Thinking of the Lady and of her distance, which the day before he had compared to the insuperable distance to the land westward, he looked once more at the Island, of which the spyglass revealed to him only wan and circumscribed hints, yet like those images seen in convex mirrors, which, reflecting a single side of a small room, suggest a spherical cosmos, infinite and stupefying.

How would the Island seem to him if he were to reach it one day? To judge by the landscape he saw from his vantage-point, and by the specimens which he had found on the ship, was it perhaps the Eden where milk and honey flow in streams, amid abundant trophies of fruit and flocks of meek animals? What more, in those islands of the opposing south, were the brave men seeking as they navigated there, defying the tempests of an illusory pacific ocean? Was this not what the Cardinal had wanted, in despatching him on a mission to discover the secret of the Amaryllis: the possibility of taking the lilies of France to a Terra Incognita that would finally renew the offerings of a vale untainted by the sin of Babel or by the Flood or by Adam’s Fall?

The human beings there must be loyal, dark of skin but pure of heart, caring nothing for the mountains of gold and the balms of which they were the heedless custodians.

But if this was so, would he not be repeating the error of the first sinner if he chose to violate the virginity of the Island? Perhaps Providence had rightly wanted him to be a chaste witness to a beauty that he should never disturb. Was this not the manifestation of the most perfect love, such as he professed to his Lady, loving from afar, renouncing the pride of dominion? Is aspiration to conquest love? If the Island were to be one with the object of his love, he owed the same nicety to it that he had shown to her.

The same frenzied jealousy he had felt every time he feared another’s eye threatened that sanctuary of reluctance was not to be interpreted as a claim to any right of his own, no, it was a denial of rights to anyone, a duty his love imposed on him, the guardian of that Graal. And to that same chastity he must feel bound with regard to the Island: the more he wished it to be rich in promises, the less he should want to touch it. Far from the Lady, far from the Island, he should only speak of them, wanting them immaculate as long as they could keep themselves immaculate, touched only by the caress of the elements. If there was beauty somewhere, its purpose was to remain purposeless.

Was the Island he saw really like that? Who was encouraging him to decipher the hieroglyph in this way? It was known that from the time of the first voyages to these islands, situated vaguely on the maps, mutineers were abandoned there, and the islands became prisons with bars of air, in which the condemned were their own jailers, punishing one another reciprocally. Not to arrive there, not to discover the secret, was, more than a duty, a right, a reprieve from endless horrors.
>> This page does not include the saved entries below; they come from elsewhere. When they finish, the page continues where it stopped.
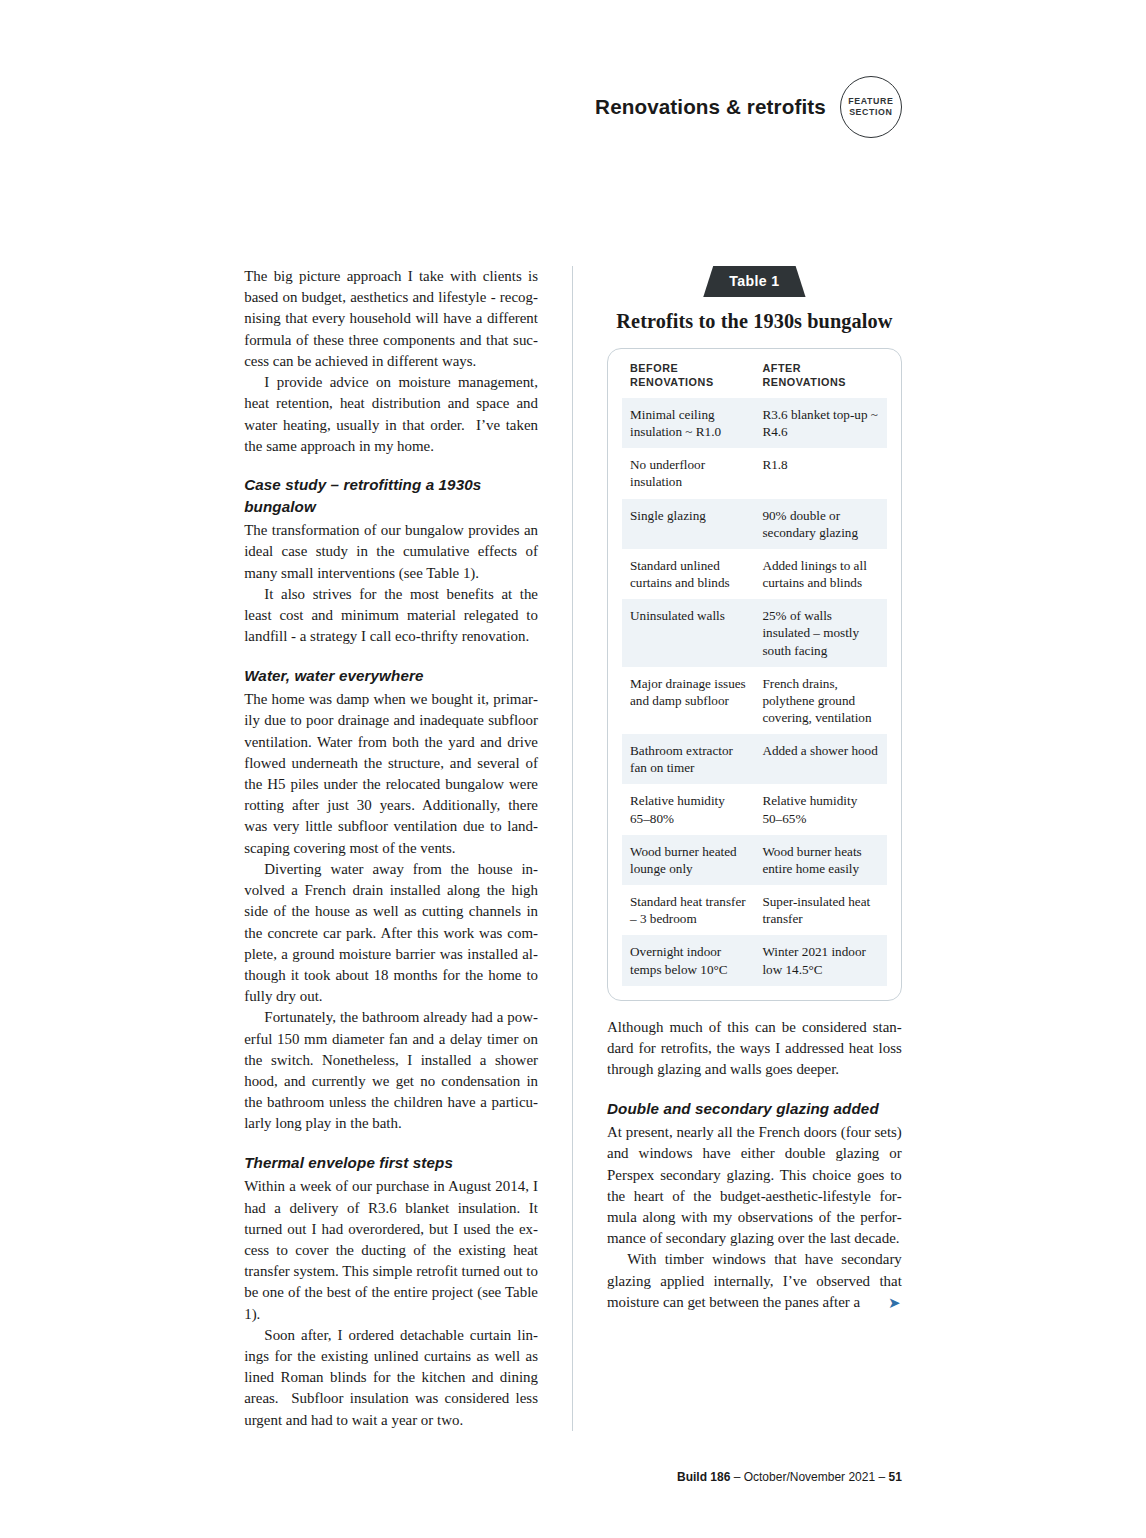Renovations & retrofits
FEATURE SECTION
The big picture approach I take with clients is based on budget, aesthetics and lifestyle - recognising that every household will have a different formula of these three components and that success can be achieved in different ways.
I provide advice on moisture management, heat retention, heat distribution and space and water heating, usually in that order. I’ve taken the same approach in my home.
Case study – retrofitting a 1930s bungalow
The transformation of our bungalow provides an ideal case study in the cumulative effects of many small interventions (see Table 1).
It also strives for the most benefits at the least cost and minimum material relegated to landfill - a strategy I call eco-thrifty renovation.
Water, water everywhere
The home was damp when we bought it, primarily due to poor drainage and inadequate subfloor ventilation. Water from both the yard and drive flowed underneath the structure, and several of the H5 piles under the relocated bungalow were rotting after just 30 years. Additionally, there was very little subfloor ventilation due to landscaping covering most of the vents.
Diverting water away from the house involved a French drain installed along the high side of the house as well as cutting channels in the concrete car park. After this work was complete, a ground moisture barrier was installed although it took about 18 months for the home to fully dry out.
Fortunately, the bathroom already had a powerful 150 mm diameter fan and a delay timer on the switch. Nonetheless, I installed a shower hood, and currently we get no condensation in the bathroom unless the children have a particularly long play in the bath.
Thermal envelope first steps
Within a week of our purchase in August 2014, I had a delivery of R3.6 blanket insulation. It turned out I had overordered, but I used the excess to cover the ducting of the existing heat transfer system. This simple retrofit turned out to be one of the best of the entire project (see Table 1).
Soon after, I ordered detachable curtain linings for the existing unlined curtains as well as lined Roman blinds for the kitchen and dining areas. Subfloor insulation was considered less urgent and had to wait a year or two.
Table 1
Retrofits to the 1930s bungalow
| Before renovations | After renovations |
| --- | --- |
| Minimal ceiling insulation ~ R1.0 | R3.6 blanket top-up ~ R4.6 |
| No underfloor insulation | R1.8 |
| Single glazing | 90% double or secondary glazing |
| Standard unlined curtains and blinds | Added linings to all curtains and blinds |
| Uninsulated walls | 25% of walls insulated – mostly south facing |
| Major drainage issues and damp subfloor | French drains, polythene ground covering, ventilation |
| Bathroom extractor fan on timer | Added a shower hood |
| Relative humidity 65–80% | Relative humidity 50–65% |
| Wood burner heated lounge only | Wood burner heats entire home easily |
| Standard heat transfer – 3 bedroom | Super-insulated heat transfer |
| Overnight indoor temps below 10°C | Winter 2021 indoor low 14.5°C |
Although much of this can be considered standard for retrofits, the ways I addressed heat loss through glazing and walls goes deeper.
Double and secondary glazing added
At present, nearly all the French doors (four sets) and windows have either double glazing or Perspex secondary glazing. This choice goes to the heart of the budget-aesthetic-lifestyle formula along with my observations of the performance of secondary glazing over the last decade.
With timber windows that have secondary glazing applied internally, I’ve observed that moisture can get between the panes after a ➤
Build 186 – October/November 2021 – 51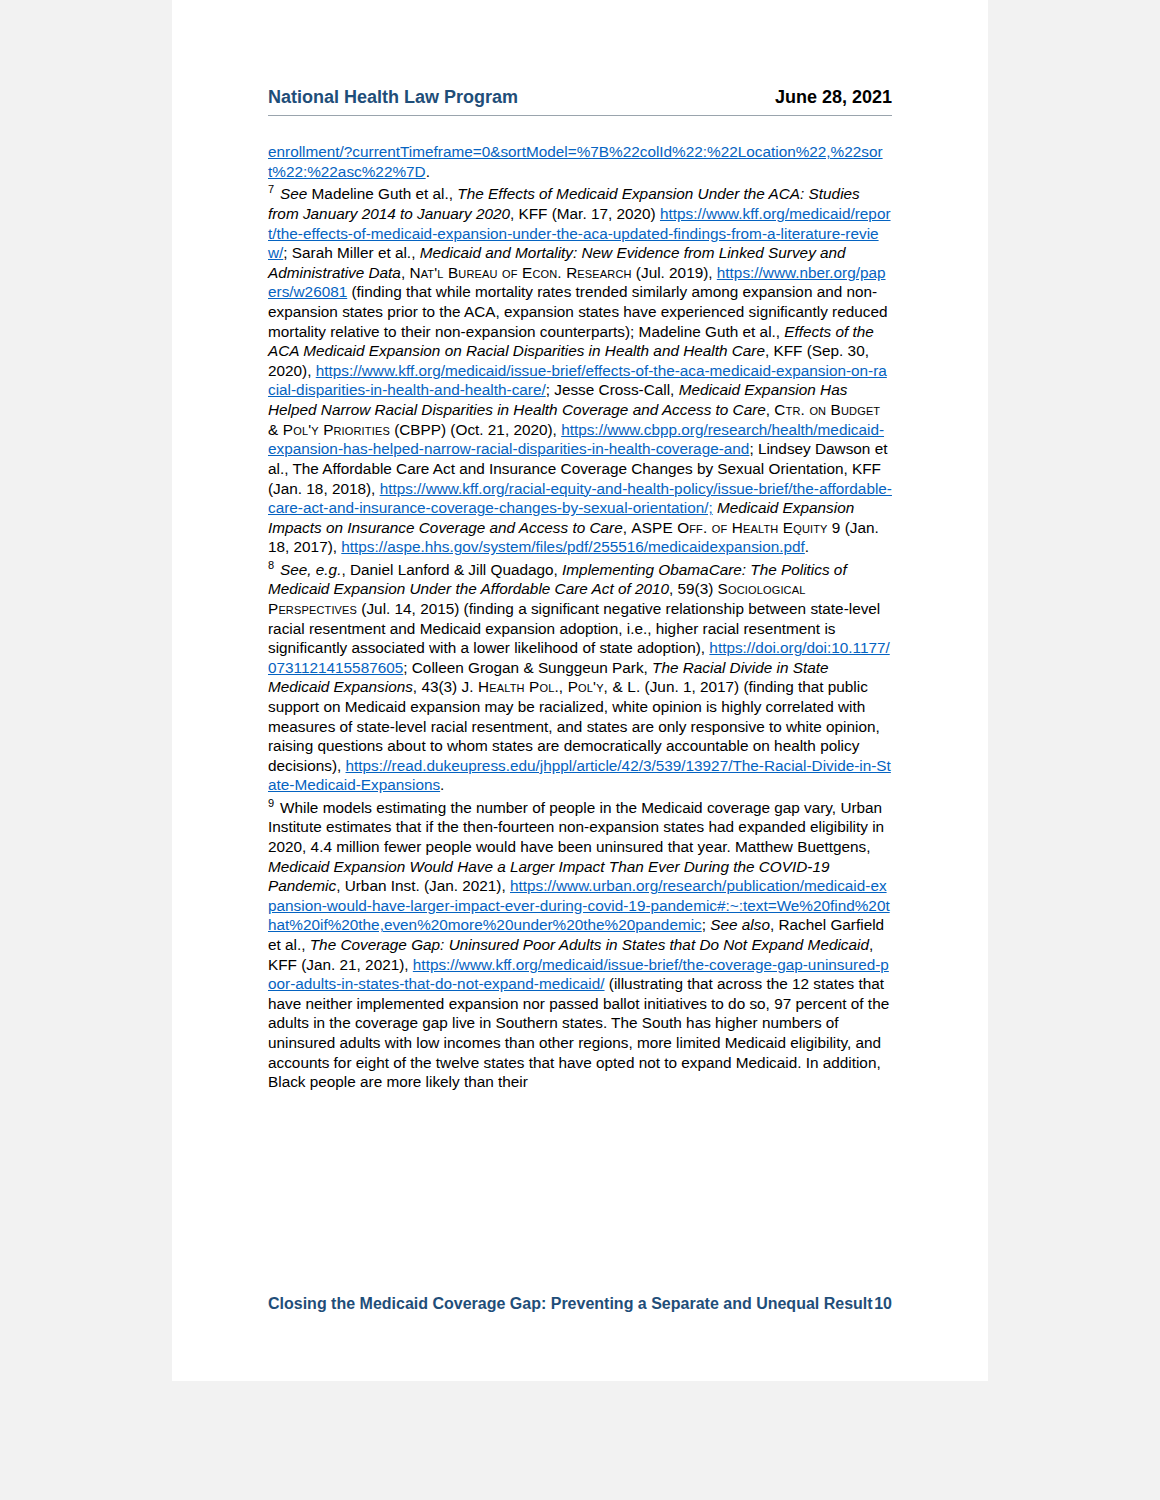National Health Law Program June 28, 2021
enrollment/?currentTimeframe=0&sortModel=%7B%22colId%22:%22Location%22,%22sort%22:%22asc%22%7D.
7 See Madeline Guth et al., The Effects of Medicaid Expansion Under the ACA: Studies from January 2014 to January 2020, KFF (Mar. 17, 2020) https://www.kff.org/medicaid/report/the-effects-of-medicaid-expansion-under-the-aca-updated-findings-from-a-literature-review/; Sarah Miller et al., Medicaid and Mortality: New Evidence from Linked Survey and Administrative Data, Nat'l Bureau of Econ. Research (Jul. 2019), https://www.nber.org/papers/w26081 (finding that while mortality rates trended similarly among expansion and non-expansion states prior to the ACA, expansion states have experienced significantly reduced mortality relative to their non-expansion counterparts); Madeline Guth et al., Effects of the ACA Medicaid Expansion on Racial Disparities in Health and Health Care, KFF (Sep. 30, 2020), https://www.kff.org/medicaid/issue-brief/effects-of-the-aca-medicaid-expansion-on-racial-disparities-in-health-and-health-care/; Jesse Cross-Call, Medicaid Expansion Has Helped Narrow Racial Disparities in Health Coverage and Access to Care, Ctr. on Budget & Pol'y Priorities (CBPP) (Oct. 21, 2020), https://www.cbpp.org/research/health/medicaid-expansion-has-helped-narrow-racial-disparities-in-health-coverage-and; Lindsey Dawson et al., The Affordable Care Act and Insurance Coverage Changes by Sexual Orientation, KFF (Jan. 18, 2018), https://www.kff.org/racial-equity-and-health-policy/issue-brief/the-affordable-care-act-and-insurance-coverage-changes-by-sexual-orientation/; Medicaid Expansion Impacts on Insurance Coverage and Access to Care, ASPE Off. of Health Equity 9 (Jan. 18, 2017), https://aspe.hhs.gov/system/files/pdf/255516/medicaidexpansion.pdf.
8 See, e.g., Daniel Lanford & Jill Quadago, Implementing ObamaCare: The Politics of Medicaid Expansion Under the Affordable Care Act of 2010, 59(3) Sociological Perspectives (Jul. 14, 2015) (finding a significant negative relationship between state-level racial resentment and Medicaid expansion adoption, i.e., higher racial resentment is significantly associated with a lower likelihood of state adoption), https://doi.org/doi:10.1177/0731121415587605; Colleen Grogan & Sunggeun Park, The Racial Divide in State Medicaid Expansions, 43(3) J. Health Pol., Pol'y, & L. (Jun. 1, 2017) (finding that public support on Medicaid expansion may be racialized, white opinion is highly correlated with measures of state-level racial resentment, and states are only responsive to white opinion, raising questions about to whom states are democratically accountable on health policy decisions), https://read.dukeupress.edu/jhppl/article/42/3/539/13927/The-Racial-Divide-in-State-Medicaid-Expansions.
9 While models estimating the number of people in the Medicaid coverage gap vary, Urban Institute estimates that if the then-fourteen non-expansion states had expanded eligibility in 2020, 4.4 million fewer people would have been uninsured that year. Matthew Buettgens, Medicaid Expansion Would Have a Larger Impact Than Ever During the COVID-19 Pandemic, Urban Inst. (Jan. 2021), https://www.urban.org/research/publication/medicaid-expansion-would-have-larger-impact-ever-during-covid-19-pandemic#:~:text=We%20find%20that%20if%20the,even%20more%20under%20the%20pandemic; See also, Rachel Garfield et al., The Coverage Gap: Uninsured Poor Adults in States that Do Not Expand Medicaid, KFF (Jan. 21, 2021), https://www.kff.org/medicaid/issue-brief/the-coverage-gap-uninsured-poor-adults-in-states-that-do-not-expand-medicaid/ (illustrating that across the 12 states that have neither implemented expansion nor passed ballot initiatives to do so, 97 percent of the adults in the coverage gap live in Southern states. The South has higher numbers of uninsured adults with low incomes than other regions, more limited Medicaid eligibility, and accounts for eight of the twelve states that have opted not to expand Medicaid. In addition, Black people are more likely than their
Closing the Medicaid Coverage Gap: Preventing a Separate and Unequal Result 10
Or perhaps not. The only reality of the Island was that in its center stood, tempting in delicate hues, the Tree of Oblivion, whose fruit, if Roberto ate it, could give him peace.
To disremember. So he spent the day, apparently slothful but highly energetic in his effort to become tabula rasa. And, as happens to those who set themselves to forgetting, the more effort he made, the more his memory was fired.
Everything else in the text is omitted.